(Gespeicherte Datensätze)
________

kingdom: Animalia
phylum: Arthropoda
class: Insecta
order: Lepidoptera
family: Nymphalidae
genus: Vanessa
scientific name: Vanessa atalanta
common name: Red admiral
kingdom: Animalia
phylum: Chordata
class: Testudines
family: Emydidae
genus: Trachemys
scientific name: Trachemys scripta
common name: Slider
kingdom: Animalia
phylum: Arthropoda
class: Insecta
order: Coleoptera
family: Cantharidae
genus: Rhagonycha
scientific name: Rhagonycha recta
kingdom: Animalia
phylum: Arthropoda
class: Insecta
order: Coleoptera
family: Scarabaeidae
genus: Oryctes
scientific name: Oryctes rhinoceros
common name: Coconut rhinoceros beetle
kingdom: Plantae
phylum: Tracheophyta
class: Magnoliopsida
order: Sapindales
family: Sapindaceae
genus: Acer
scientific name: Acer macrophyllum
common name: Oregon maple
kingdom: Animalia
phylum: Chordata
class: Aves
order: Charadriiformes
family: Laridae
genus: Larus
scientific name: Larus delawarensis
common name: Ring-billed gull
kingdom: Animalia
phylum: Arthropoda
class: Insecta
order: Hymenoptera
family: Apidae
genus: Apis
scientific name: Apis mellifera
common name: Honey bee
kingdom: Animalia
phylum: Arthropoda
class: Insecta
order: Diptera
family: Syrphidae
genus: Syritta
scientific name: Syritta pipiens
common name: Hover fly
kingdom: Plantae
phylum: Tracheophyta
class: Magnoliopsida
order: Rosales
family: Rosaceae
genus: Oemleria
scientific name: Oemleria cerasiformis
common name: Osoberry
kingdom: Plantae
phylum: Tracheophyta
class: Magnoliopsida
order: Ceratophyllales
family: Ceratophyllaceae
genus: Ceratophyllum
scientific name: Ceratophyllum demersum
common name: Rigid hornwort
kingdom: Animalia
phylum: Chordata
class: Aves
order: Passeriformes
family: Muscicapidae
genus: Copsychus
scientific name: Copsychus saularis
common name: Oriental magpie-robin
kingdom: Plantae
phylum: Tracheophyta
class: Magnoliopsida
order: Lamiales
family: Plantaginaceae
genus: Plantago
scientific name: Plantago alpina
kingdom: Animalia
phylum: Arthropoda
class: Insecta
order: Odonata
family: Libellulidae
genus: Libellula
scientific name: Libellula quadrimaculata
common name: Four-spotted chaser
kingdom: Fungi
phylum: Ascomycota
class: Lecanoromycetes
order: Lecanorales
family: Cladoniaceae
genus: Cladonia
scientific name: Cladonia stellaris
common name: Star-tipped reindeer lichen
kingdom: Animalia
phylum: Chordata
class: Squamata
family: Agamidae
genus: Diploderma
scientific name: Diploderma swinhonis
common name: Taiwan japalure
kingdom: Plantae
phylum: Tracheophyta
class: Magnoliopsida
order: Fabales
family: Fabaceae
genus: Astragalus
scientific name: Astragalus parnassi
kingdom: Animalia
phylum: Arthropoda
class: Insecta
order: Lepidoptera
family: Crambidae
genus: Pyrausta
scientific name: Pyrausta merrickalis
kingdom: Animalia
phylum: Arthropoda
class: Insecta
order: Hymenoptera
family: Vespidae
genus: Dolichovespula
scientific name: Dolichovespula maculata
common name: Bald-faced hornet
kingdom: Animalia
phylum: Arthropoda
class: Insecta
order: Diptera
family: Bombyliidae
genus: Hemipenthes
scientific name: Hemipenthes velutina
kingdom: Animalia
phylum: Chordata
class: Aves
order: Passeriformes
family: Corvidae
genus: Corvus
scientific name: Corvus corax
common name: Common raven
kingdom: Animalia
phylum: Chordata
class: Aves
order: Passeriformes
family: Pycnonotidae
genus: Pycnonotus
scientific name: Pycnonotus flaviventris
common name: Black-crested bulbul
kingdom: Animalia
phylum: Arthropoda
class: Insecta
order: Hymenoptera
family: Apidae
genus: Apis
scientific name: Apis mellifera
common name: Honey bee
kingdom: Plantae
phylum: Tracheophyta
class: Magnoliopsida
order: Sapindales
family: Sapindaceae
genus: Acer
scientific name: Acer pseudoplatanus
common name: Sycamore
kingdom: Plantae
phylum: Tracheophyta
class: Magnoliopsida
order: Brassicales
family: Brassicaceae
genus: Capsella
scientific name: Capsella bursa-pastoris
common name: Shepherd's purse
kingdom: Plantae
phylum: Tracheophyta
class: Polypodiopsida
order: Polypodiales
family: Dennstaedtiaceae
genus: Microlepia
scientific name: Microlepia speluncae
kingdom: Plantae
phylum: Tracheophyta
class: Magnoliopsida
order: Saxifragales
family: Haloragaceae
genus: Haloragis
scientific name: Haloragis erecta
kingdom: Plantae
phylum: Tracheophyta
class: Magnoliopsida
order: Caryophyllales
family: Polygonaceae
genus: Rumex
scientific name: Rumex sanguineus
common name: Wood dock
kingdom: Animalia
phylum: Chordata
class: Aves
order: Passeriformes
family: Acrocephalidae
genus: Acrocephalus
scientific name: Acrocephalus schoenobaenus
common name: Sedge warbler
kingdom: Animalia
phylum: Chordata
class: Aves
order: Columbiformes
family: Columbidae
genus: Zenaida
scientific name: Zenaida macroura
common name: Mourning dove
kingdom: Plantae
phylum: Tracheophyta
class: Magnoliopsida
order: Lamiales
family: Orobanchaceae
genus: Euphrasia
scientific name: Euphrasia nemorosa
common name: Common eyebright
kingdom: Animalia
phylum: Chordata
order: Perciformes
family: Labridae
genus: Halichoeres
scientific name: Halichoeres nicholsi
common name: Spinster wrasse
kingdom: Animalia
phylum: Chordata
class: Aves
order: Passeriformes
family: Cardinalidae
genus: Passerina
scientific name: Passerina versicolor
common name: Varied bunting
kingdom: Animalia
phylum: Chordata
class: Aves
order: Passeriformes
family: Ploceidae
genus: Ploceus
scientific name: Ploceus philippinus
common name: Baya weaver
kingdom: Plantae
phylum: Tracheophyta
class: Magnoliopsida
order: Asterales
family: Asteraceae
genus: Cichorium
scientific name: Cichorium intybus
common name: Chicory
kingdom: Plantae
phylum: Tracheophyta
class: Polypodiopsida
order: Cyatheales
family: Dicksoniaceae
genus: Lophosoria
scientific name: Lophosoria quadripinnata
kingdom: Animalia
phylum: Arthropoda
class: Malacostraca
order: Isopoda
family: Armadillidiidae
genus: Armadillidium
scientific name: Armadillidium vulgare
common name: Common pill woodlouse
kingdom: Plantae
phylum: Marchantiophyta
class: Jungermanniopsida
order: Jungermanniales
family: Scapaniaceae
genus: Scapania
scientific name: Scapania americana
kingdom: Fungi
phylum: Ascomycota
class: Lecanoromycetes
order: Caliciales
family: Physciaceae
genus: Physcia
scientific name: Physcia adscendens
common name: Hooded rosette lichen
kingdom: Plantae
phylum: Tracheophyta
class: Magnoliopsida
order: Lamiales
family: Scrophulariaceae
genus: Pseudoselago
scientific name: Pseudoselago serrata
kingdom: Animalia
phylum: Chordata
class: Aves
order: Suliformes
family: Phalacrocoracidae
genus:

________

• [Angaben zur Aufgabe]:
Schreiben Sie sämtliche Zeilen aller obenstehenden Datensätze unverändert ab.

• [Ergebnis der Übung]:
kingdom: Animalia
phylum: Arthropoda
class: Insecta
order: Lepidoptera
family: Nymphalidae
genus: Vanessa
scientific name: Vanessa atalanta
common name: Red admiral
kingdom: Animalia
phylum: Chordata
class: Testudines
family: Emydidae
genus: Trachemys
scientific name: Trachemys scripta
common name: Slider
kingdom: Animalia
phylum: Arthropoda
class: Insecta
order: Coleoptera
family: Cantharidae
genus: Rhagonycha
scientific name: Rhagonycha recta
kingdom: Animalia
phylum: Arthropoda
class: Insecta
order: Coleoptera
family: Scarabaeidae
genus: Oryctes
scientific name: Oryctes rhinoceros
common name: Coconut rhinoceros beetle
kingdom: Plantae
phylum: Tracheophyta
class: Magnoliopsida
order: Sapindales
family: Sapindaceae
genus: Acer
scientific name: Acer macrophyllum
common name: Oregon maple
kingdom: Animalia
phylum: Chordata
class: Aves
order: Charadriiformes
family: Laridae
genus: Larus
scientific name: Larus delawarensis
common name: Ring-billed gull
kingdom: Animalia
phylum: Arthropoda
class: Insecta
order: Hymenoptera
family: Apidae
genus: Apis
scientific name: Apis mellifera
common name: Honey bee
kingdom: Animalia
phylum: Arthropoda
class: Insecta
order: Diptera
family: Syrphidae
genus: Syritta
scientific name: Syritta pipiens
common name: Hover fly
kingdom: Plantae
phylum: Tracheophyta
class: Magnoliopsida
order: Rosales
family: Rosaceae
genus: Oemleria
scientific name: Oemleria cerasiformis
common name: Osoberry
kingdom: Plantae
phylum: Tracheophyta
class: Magnoliopsida
order: Ceratophyllales
family: Ceratophyllaceae
genus: Ceratophyllum
scientific name: Ceratophyllum demersum
common name: Rigid hornwort
kingdom: Animalia
phylum: Chordata
class: Aves
order: Passeriformes
family: Muscicapidae
genus: Copsychus
scientific name: Copsychus saularis
common name: Oriental magpie-robin
kingdom: Plantae
phylum: Tracheophyta
class: Magnoliopsida
order: Lamiales
family: Plantaginaceae
genus: Plantago
scientific name: Plantago alpina
kingdom: Animalia
phylum: Arthropoda
class: Insecta
order: Odonata
family: Libellulidae
genus: Libellula
scientific name: Libellula quadrimaculata
common name: Four-spotted chaser
kingdom: Fungi
phylum: Ascomycota
class: Lecanoromycetes
order: Lecanorales
family: Cladoniaceae
genus: Cladonia
scientific name: Cladonia stellaris
common name: Star-tipped reindeer lichen
kingdom: Animalia
phylum: Chordata
class: Squamata
family: Agamidae
genus: Diploderma
scientific name: Diploderma swinhonis
common name: Taiwan japalure
kingdom: Plantae
phylum: Tracheophyta
class: Magnoliopsida
order: Fabales
family: Fabaceae
genus: Astragalus
scientific name: Astragalus parnassi
kingdom: Animalia
phylum: Arthropoda
class: Insecta
order: Lepidoptera
family: Crambidae
genus: Pyrausta
scientific name: Pyrausta merrickalis
kingdom: Animalia
phylum: Arthropoda
class: Insecta
order: Hymenoptera
family: Vespidae
genus: Dolichovespula
scientific name: Dolichovespula maculata
common name: Bald-faced hornet
kingdom: Animalia
phylum: Arthropoda
class: Insecta
order: Diptera
family: Bombyliidae
genus: Hemipenthes
scientific name: Hemipenthes velutina
kingdom: Animalia
phylum: Chordata
class: Aves
order: Passeriformes
family: Corvidae
genus: Corvus
scientific name: Corvus corax
common name: Common raven
kingdom: Animalia
phylum: Chordata
class: Aves
order: Passeriformes
family: Pycnonotidae
genus: Pycnonotus
scientific name: Pycnonotus flaviventris
common name: Black-crested bulbul
kingdom: Animalia
phylum: Arthropoda
class: Insecta
order: Hymenoptera
family: Apidae
genus: Apis
scientific name: Apis mellifera
common name: Honey bee
kingdom: Plantae
phylum: Tracheophyta
class: Magnoliopsida
order: Sapindales
family: Sapindaceae
genus: Acer
scientific name: Acer pseudoplatanus
common name: Sycamore
kingdom: Plantae
phylum: Tracheophyta
class: Magnoliopsida
order: Brassicales
family: Brassicaceae
genus: Capsella
scientific name: Capsella bursa-pastoris
common name: Shepherd's purse
kingdom: Plantae
phylum: Tracheophyta
class: Polypodiopsida
order: Polypodiales
family: Dennstaedtiaceae
genus: Microlepia
scientific name: Microlepia speluncae
kingdom: Plantae
phylum: Tracheophyta
class: Magnoliopsida
order: Saxifragales
family: Haloragaceae
genus: Haloragis
scientific name: Haloragis erecta
kingdom: Plantae
phylum: Tracheophyta
class: Magnoliopsida
order: Caryophyllales
family: Polygonaceae
genus: Rumex
scientific name: Rumex sanguineus
common name: Wood dock
kingdom: Animalia
phylum: Chordata
class: Aves
order: Passeriformes
family: Acrocephalidae
genus: Acrocephalus
scientific name: Acrocephalus schoenobaenus
common name: Sedge warbler
kingdom: Animalia
phylum: Chordata
class: Aves
order: Columbiformes
family: Columbidae
genus: Zenaida
scientific name: Zenaida macroura
common name: Mourning dove
kingdom: Plantae
phylum: Tracheophyta
class: Magnoliopsida
order: Lamiales
family: Orobanchaceae
genus: Euphrasia
scientific name: Euphrasia nemorosa
common name: Common eyebright
kingdom: Animalia
phylum: Chordata
order: Perciformes
family: Labridae
genus: Halichoeres
scientific name: Halichoeres nicholsi
common name: Spinster wrasse
kingdom: Animalia
phylum: Chordata
class: Aves
order: Passeriformes
family: Cardinalidae
genus: Passerina
scientific name: Passerina versicolor
common name: Varied bunting
kingdom: Animalia
phylum: Chordata
class: Aves
order: Passeriformes
family: Ploceidae
genus: Ploceus
scientific name: Ploceus philippinus
common name: Baya weaver
kingdom: Plantae
phylum: Tracheophyta
class: Magnoliopsida
order: Asterales
family: Asteraceae
genus: Cichorium
scientific name: Cichorium intybus
common name: Chicory
kingdom: Plantae
phylum: Tracheophyta
class: Polypodiopsida
order: Cyatheales
family: Dicksoniaceae
genus: Lophosoria
scientific name: Lophosoria quadripinnata
kingdom: Animalia
phylum: Arthropoda
class: Malacostraca
order: Isopoda
family: Armadillidiidae
genus: Armadillidium
scientific name: Armadillidium vulgare
common name: Common pill woodlouse
kingdom: Plantae
phylum: Marchantiophyta
class: Jungermanniopsida
order: Jungermanniales
family: Scapaniaceae
genus: Scapania
scientific name: Scapania americana
kingdom: Fungi
phylum: Ascomycota
class: Lecanoromycetes
order: Caliciales
family: Physciaceae
genus: Physcia
scientific name: Physcia adscendens
common name: Hooded rosette lichen
kingdom: Plantae
phylum: Tracheophyta
class: Magnoliopsida
order: Lamiales
family: Scrophulariaceae
genus: Pseudoselago
scientific name: Pseudoselago serrata
kingdom: Animalia
phylum: Chordata
class: Aves
order: Suliformes
family: Phalacrocoracidae
genus:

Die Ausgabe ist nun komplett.